### Task brief
Among the lines of data below, reproduce only those from the one with "182 350 1438" through the one with "378 676 7.73", exactly as they stand, both ends included.
:: Records for the task
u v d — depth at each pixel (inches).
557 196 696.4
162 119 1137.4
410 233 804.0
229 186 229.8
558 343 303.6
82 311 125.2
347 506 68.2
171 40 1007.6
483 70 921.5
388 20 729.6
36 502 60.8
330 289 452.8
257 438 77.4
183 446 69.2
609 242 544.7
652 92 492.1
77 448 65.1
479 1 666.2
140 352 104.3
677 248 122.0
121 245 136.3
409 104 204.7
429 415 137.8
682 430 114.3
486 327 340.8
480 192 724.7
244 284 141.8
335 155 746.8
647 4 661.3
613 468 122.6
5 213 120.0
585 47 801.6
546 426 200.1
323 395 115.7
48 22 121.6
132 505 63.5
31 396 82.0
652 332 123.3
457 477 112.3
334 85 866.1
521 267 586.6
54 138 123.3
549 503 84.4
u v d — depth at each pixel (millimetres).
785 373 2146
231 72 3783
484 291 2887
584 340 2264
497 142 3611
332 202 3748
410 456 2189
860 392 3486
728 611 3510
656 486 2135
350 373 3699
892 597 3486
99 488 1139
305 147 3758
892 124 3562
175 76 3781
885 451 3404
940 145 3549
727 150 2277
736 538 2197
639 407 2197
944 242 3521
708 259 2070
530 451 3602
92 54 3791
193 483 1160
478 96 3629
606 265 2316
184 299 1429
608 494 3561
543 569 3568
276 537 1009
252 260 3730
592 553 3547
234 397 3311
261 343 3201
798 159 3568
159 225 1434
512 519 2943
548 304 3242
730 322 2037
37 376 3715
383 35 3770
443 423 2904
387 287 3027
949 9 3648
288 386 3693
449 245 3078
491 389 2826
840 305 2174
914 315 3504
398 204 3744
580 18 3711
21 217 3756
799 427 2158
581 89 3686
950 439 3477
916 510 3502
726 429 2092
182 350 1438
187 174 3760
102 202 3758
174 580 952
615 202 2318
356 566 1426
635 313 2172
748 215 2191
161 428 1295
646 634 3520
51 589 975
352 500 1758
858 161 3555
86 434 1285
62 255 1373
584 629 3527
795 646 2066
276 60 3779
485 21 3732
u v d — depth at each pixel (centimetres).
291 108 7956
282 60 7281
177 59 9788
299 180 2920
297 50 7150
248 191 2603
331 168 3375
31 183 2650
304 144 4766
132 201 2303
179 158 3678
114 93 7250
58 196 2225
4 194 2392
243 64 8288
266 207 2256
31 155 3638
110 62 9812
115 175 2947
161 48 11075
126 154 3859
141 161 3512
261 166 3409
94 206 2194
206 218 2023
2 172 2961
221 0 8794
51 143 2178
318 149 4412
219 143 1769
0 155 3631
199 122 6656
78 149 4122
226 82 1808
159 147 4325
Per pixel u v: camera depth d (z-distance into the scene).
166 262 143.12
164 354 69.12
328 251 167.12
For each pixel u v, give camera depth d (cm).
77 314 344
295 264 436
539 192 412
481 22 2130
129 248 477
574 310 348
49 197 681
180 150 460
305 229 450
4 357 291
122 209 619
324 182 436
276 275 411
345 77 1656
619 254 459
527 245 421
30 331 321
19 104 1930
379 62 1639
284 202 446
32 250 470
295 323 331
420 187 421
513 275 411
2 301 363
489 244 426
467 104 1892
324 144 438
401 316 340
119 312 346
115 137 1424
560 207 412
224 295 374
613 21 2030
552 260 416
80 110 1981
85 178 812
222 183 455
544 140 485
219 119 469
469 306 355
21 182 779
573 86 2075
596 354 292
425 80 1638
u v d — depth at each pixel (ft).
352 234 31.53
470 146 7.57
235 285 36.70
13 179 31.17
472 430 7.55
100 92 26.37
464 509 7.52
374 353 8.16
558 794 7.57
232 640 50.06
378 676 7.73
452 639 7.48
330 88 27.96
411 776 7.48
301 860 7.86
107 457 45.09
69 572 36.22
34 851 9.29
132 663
::::
### Answer space
182 350 1438
187 174 3760
102 202 3758
174 580 952
615 202 2318
356 566 1426
635 313 2172
748 215 2191
161 428 1295
646 634 3520
51 589 975
352 500 1758
858 161 3555
86 434 1285
62 255 1373
584 629 3527
795 646 2066
276 60 3779
485 21 3732
u v d — depth at each pixel (centimetres).
291 108 7956
282 60 7281
177 59 9788
299 180 2920
297 50 7150
248 191 2603
331 168 3375
31 183 2650
304 144 4766
132 201 2303
179 158 3678
114 93 7250
58 196 2225
4 194 2392
243 64 8288
266 207 2256
31 155 3638
110 62 9812
115 175 2947
161 48 11075
126 154 3859
141 161 3512
261 166 3409
94 206 2194
206 218 2023
2 172 2961
221 0 8794
51 143 2178
318 149 4412
219 143 1769
0 155 3631
199 122 6656
78 149 4122
226 82 1808
159 147 4325
Per pixel u v: camera depth d (z-distance into the scene).
166 262 143.12
164 354 69.12
328 251 167.12
For each pixel u v, give camera depth d (cm).
77 314 344
295 264 436
539 192 412
481 22 2130
129 248 477
574 310 348
49 197 681
180 150 460
305 229 450
4 357 291
122 209 619
324 182 436
276 275 411
345 77 1656
619 254 459
527 245 421
30 331 321
19 104 1930
379 62 1639
284 202 446
32 250 470
295 323 331
420 187 421
513 275 411
2 301 363
489 244 426
467 104 1892
324 144 438
401 316 340
119 312 346
115 137 1424
560 207 412
224 295 374
613 21 2030
552 260 416
80 110 1981
85 178 812
222 183 455
544 140 485
219 119 469
469 306 355
21 182 779
573 86 2075
596 354 292
425 80 1638
u v d — depth at each pixel (ft).
352 234 31.53
470 146 7.57
235 285 36.70
13 179 31.17
472 430 7.55
100 92 26.37
464 509 7.52
374 353 8.16
558 794 7.57
232 640 50.06
378 676 7.73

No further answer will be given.